--- TASK MATERIAL ---
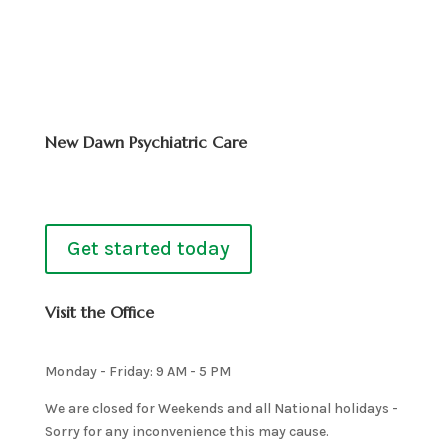
New Dawn Psychiatric Care
Get started today
Visit the Office
Monday - Friday: 9 AM - 5 PM
We are closed for Weekends and all National holidays -
Sorry for any inconvenience this may cause.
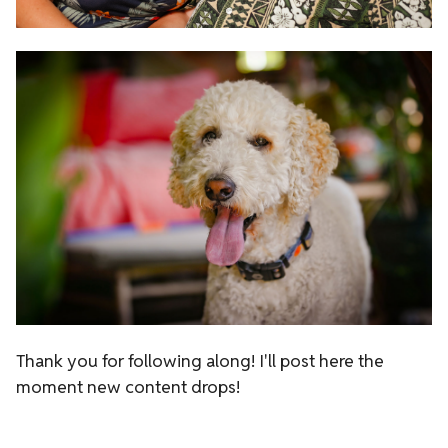
Thank you for following along!
I'll post here the
moment new content drops!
---
→ WHAT IS EXPECTED: Exactly restate the lines from the one holding "We are closed" to the final line of the records above, including both and excluding pictures.

→ SOLUTION TO THE EXERCISE:
We are closed for Weekends and all National holidays -
Sorry for any inconvenience this may cause.
Thank you for following along!
I'll post here the
moment new content drops!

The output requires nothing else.